Yay, my first tutorial! Please let me know if there is any part of it that doesn’t make sense to you. Just leave a comment and I can email you back. I have my own unique way of doing things but I have tried to be as detailed/coherent as possible. Also the tutorial will be available as a PDF to download down the bottom of this entry.
This is what your ornament will look like at the end. It can be made using scraps and you can make it as big or as small as you like. If you leave out the loop of ribbon it works really well as a pincushion too. My hexagons were 1″ which means each side was 1″ long and the height and width was 5″. This is a big size but works well for both an ornie or pincushion.
Assemble your scraps, 14 precut paper hexagons (I cheated and bought mine in a pack of 100 from a craft shop. You can buy them online from here for a really good price and the time/effort you save is SO worth it!! Plus you can reuse them several times each), ribbon for the loop, thread, needle, scissors and pins. For reference I made 4 striped, 4 linen and 6 floral hexagons for my ornament.The fabric is Heather Bailey’s Freshcut range and brown linen. Make sure your thread blends well with your fabric scraps.
Pin a hexagon onto a fabric scrap. You can fussy cut it if your scrap is big enough, so your hexagon will show the best part of the fabric design. Cut around the sides leaving 1/4″ of fabric all around, like this:
Fold one side of fabric over the hexagon and finger press it down flat. Do this for the next edge and where they cross over tack the fabric down through the pentagon with a stitch. Like this:
Do this all around the paper piece – fold each side down and tack it in place with thread at the corners. You can put more stitches around each side if you want to. Make a knot at the end and cut the thread. Knotting isn’t necessary but one small knot makes me feel better about my fabric holding as a learner. Later on I’ll just leave a long thread tail. This is called ‘letting your tail wag’. Remove the pin when you’re done, put your pentagons in a little pile as you finish each one and admire your talent.
Repeat this for all 14 hexagons and when they are all done lay them out in whatever order you want your ornament to be in.
With a slip stitch sew one side of each outer ‘petal’ to the central hexagon.
At this point if your paper pieces are a bigger size it may begin to get a little tricky.
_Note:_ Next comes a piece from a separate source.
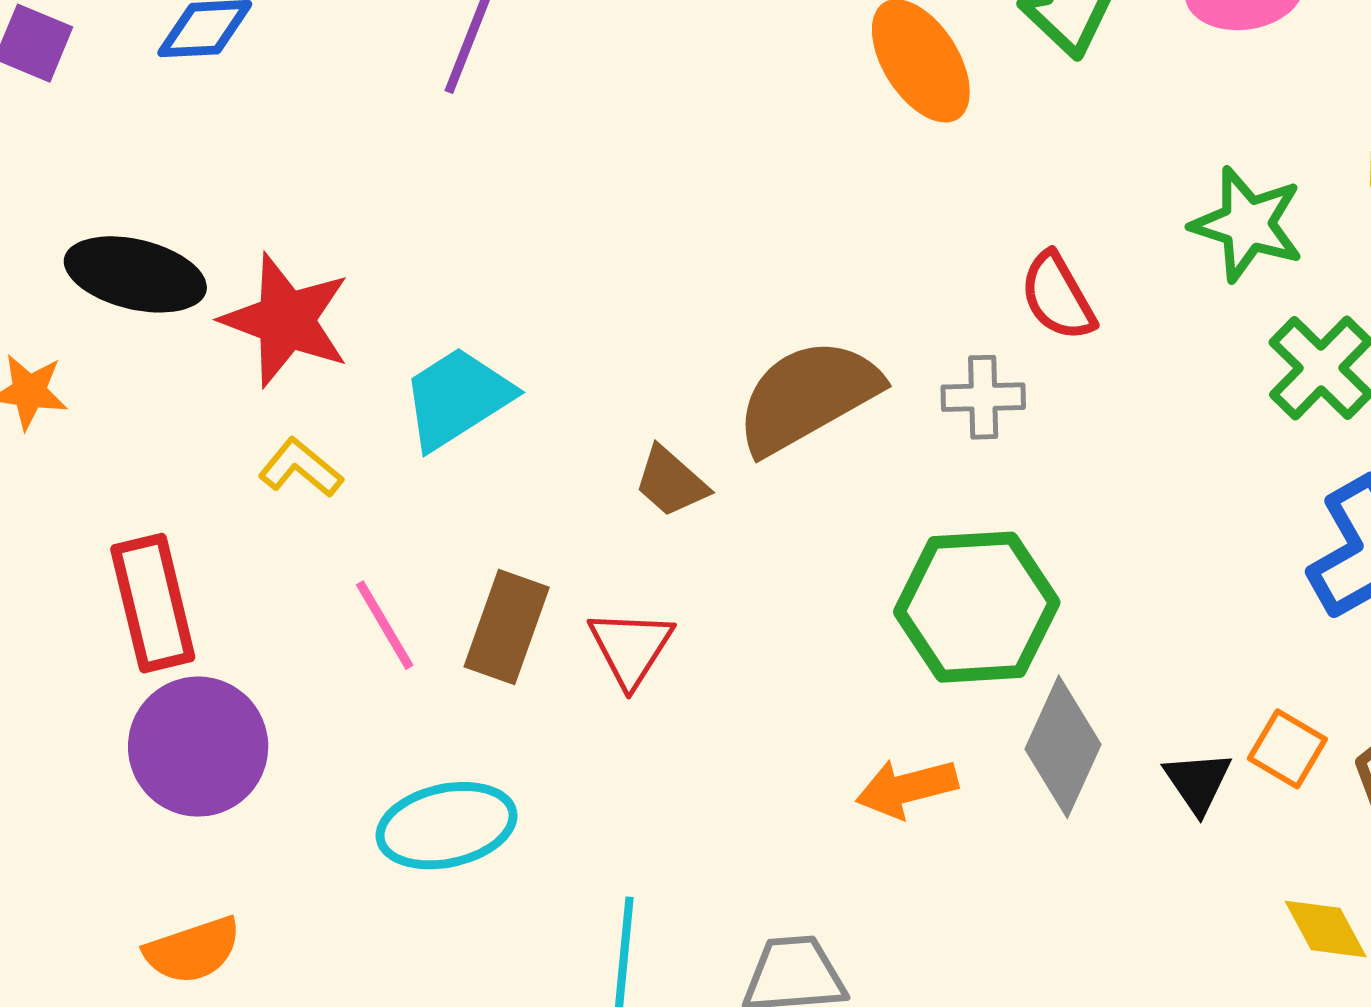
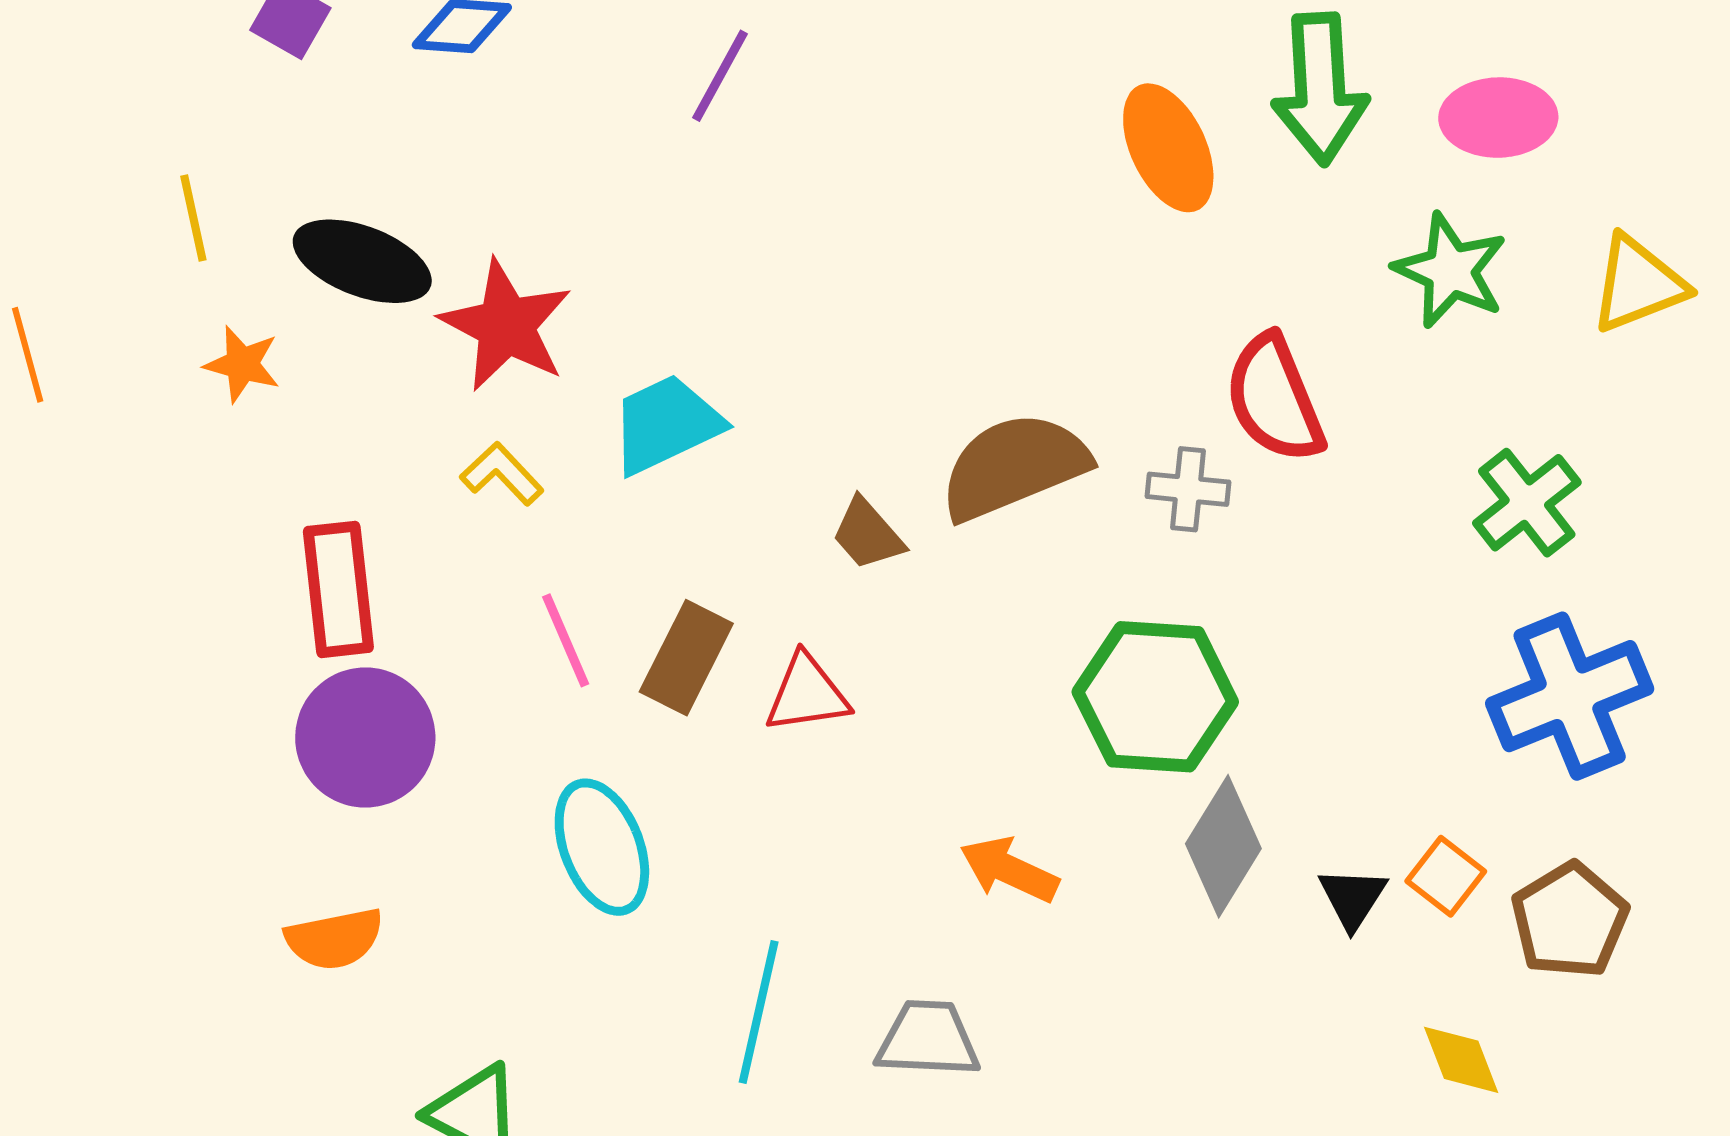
green star: (1247, 224) -> (1450, 271), moved
red semicircle: (1058, 297) -> (1274, 399), size x1.4
red triangle: (631, 648) -> (807, 694), turned 42
orange arrow: (907, 788) -> (1009, 870), moved, turned 32
cyan ellipse: (447, 826) -> (602, 847), turned 74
Just rearrange it in your hand as you sew. When they are all attached to the central part you can now cut the tacking on the central hexagon and remove the paper piece. This is what you’ll now have:
The empty middle piece will make it easier to fold the ‘flower’ in half to sew the side of each petal to the one next to it. When you’ve sewn all ‘petals’ to the ones next to them you’ll end up with one side of the ornament in a complete piece. Repeat for the other side. When you have both sides done put them right sides together, take a loop of ribbon, sandwich it in the middle with the ends of the ribbon coming out past the edges of the top of the ornament. Make sense? Tack it in place to hold it steady if you need to or start slip stitching the top side together a little before putting the ribbon loop in place. Like this:
Now your two sides are held in place by one seam and your loop is attached. Next you need to start sewing around the whole thing, leaving the last two seams open. You can leave two sides open down the bottom if you’d prefer – it’s a little less obvious than having the opening at the top. And once each ‘petal’ has been completely stitched around all six sides of it you can cut the tacking and remove the paper piece from it. This is what you’ll end up with:
BUT one thing I learnt: (see the picture with markings) Do not end your threads at the middle of the V (#2 in the picture).
When you get to these points make sure you reinforce them with an X-stitch and knot. It sounds like overkill but if you don’t reinforce them you’ll end up with holes at those points on the finished ornament like this:
At this point you’ll still have two pieces of paper attached on each side of the opening. Iron your ornament, taking extra care to really flatten the two sides not sewn shut. They need to maintain their folds when you turn the ornament. Now you can remove the last paper pieces and turn the ornament right sides out. (Trim some of the edges first if you want but I didn’t find it made a difference). Iron it nice and flat again – again paying extra attention to those unsewn sides. You may need to pin the folds down. Stuff your ornament and slip stitch it closed. If my instructions made sense you’ll now have a cool new ornament or pincushion.
I chose neutral Healther Bailey fabrics because I like having ornaments up all year but you could do Christmas fabrics or all basic colours or whatever you want. You can sew beads all around the edges too to hide the seam and make it sparkle. Smaller ones would work well in a garland too. Use your imagination!